The reason it may seem it’s the account manager is because logging in Using different capitalisation in the username works. But this creates a new session token and that’s what’s making it work.

Not that I care that much anymore. We are moving our 5000+ user instance to a different solution solely because of this issue. Waited over 2 years for a fix and it never arrived. It’s inexcusable how a piece as important as logging in can be left broken and ignored for so long, especially when there are so many users reporting it. Should have at least had the option of turning off session token auth and let the admin have the users login using the old method which works.

I can confirm that it's the session token login method that appears to be
broken.

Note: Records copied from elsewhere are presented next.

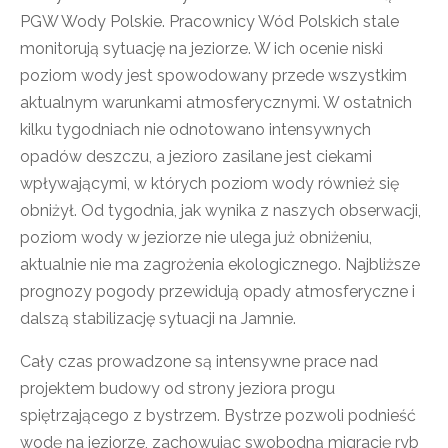
PGW Wody Polskie. Pracownicy Wód Polskich stale
monitorują sytuację na jeziorze. W ich ocenie niski
poziom wody jest spowodowany przede wszystkim
aktualnym warunkami atmosferycznymi. W ostatnich
kilku tygodniach nie odnotowano intensywnych
opadów deszczu, a jezioro zasilane jest ciekami
wpływającymi, w których poziom wody również się
obniżył. Od tygodnia, jak wynika z naszych obserwacji,
poziom wody w jeziorze nie ulega już obniżeniu,
aktualnie nie ma zagrożenia ekologicznego. Najbliższe
prognozy pogody przewidują opady atmosferyczne i
dalszą stabilizację sytuacji na Jamnie.
Cały czas prowadzone są intensywne prace nad
projektem budowy od strony jeziora progu
spiętrzającego z bystrzem. Bystrze pozwoli podnieść
wodę na jeziorze, zachowując swobodną migrację ryb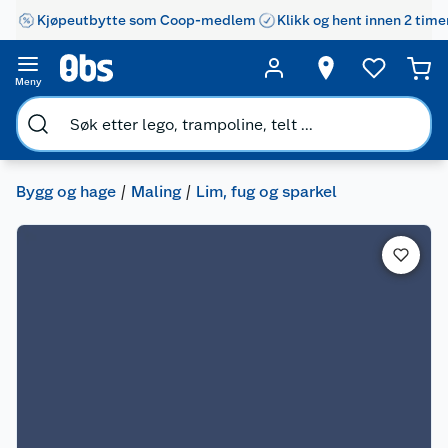
Kjøpeutbytte som Coop-medlem
Klikk og hent innen 2 time
Meny
Bygg og hage
Maling
Lim, fug og sparkel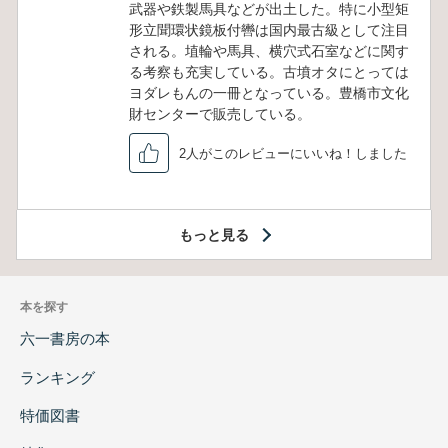
武器や鉄製馬具などが出土した。特に小型矩
形立聞環状鏡板付轡は国内最古級として注目
される。埴輪や馬具、横穴式石室などに関す
る考察も充実している。古墳オタにとっては
ヨダレもんの一冊となっている。豊橋市文化
財センターで販売している。
2人がこのレビューにいいね！しました
もっと見る
本を探す
六一書房の本
ランキング
特価図書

The app explicitly tells me that this login method failed, and
then falls back to the old login method, which then also stalls (possibly
due to the problem Tobias mentioned, but I wouldn't know), making login
impossible. The ownCloud app doesn't support session token login, so
ownCloud doesn't suffer from this problem and login works flawlessly and
immediately.

So, the short term fix is trivial: Disable the session token login in the
app, given that it's clearly not working and leaving users broken. Once
it's fixed and proven to work in all circumstances and no longer breaking
users, it can be re-enabled. But it makes no sense to keep it on, when
it's making login impossible for a many users, and when it's consequently
making the app and NextCloud itself useless.

This fix should be quick to do, as it's just disabling a feature. Then
the proper fix can happen when it's ready, but at least we can log in and
use NextCloud in the meantime.

@rullzer as this now seems to be session token related.
Do you have an idea, why this can misbehave…?
We can debug @benbucksch server together.

@all there are lots of topics mixed up here.
E.g. the one from @benbucksch has nothing to do with the initial description, as there a successful login is there.
Quote from second post: "after what appears to be a successful login."

So unless you do not have following, please open up a new issue:

• Android app was up and running
• user was logged in
• "suddenly" you get redirected to login page
• login works(!), but as soon as you see file list, you get redirected again ("Loop") to login

@benbucksch
I found this while debugging:

"Mixed Content: The page at 'https://storage.domain.org/login/flow/grant?clientIdentifier=&stateToken=HPtxIcGSIHH8hj3HMh1q5abexmvLuizFPYrO1Orfodn9ELkym7yVAxx4grKjiFWS' was loaded over a secure connection, but contains a form that targets an insecure endpoint 'http://storage.domain.org/login/flow'. 

In this case it looks like something with your https handling is wrong.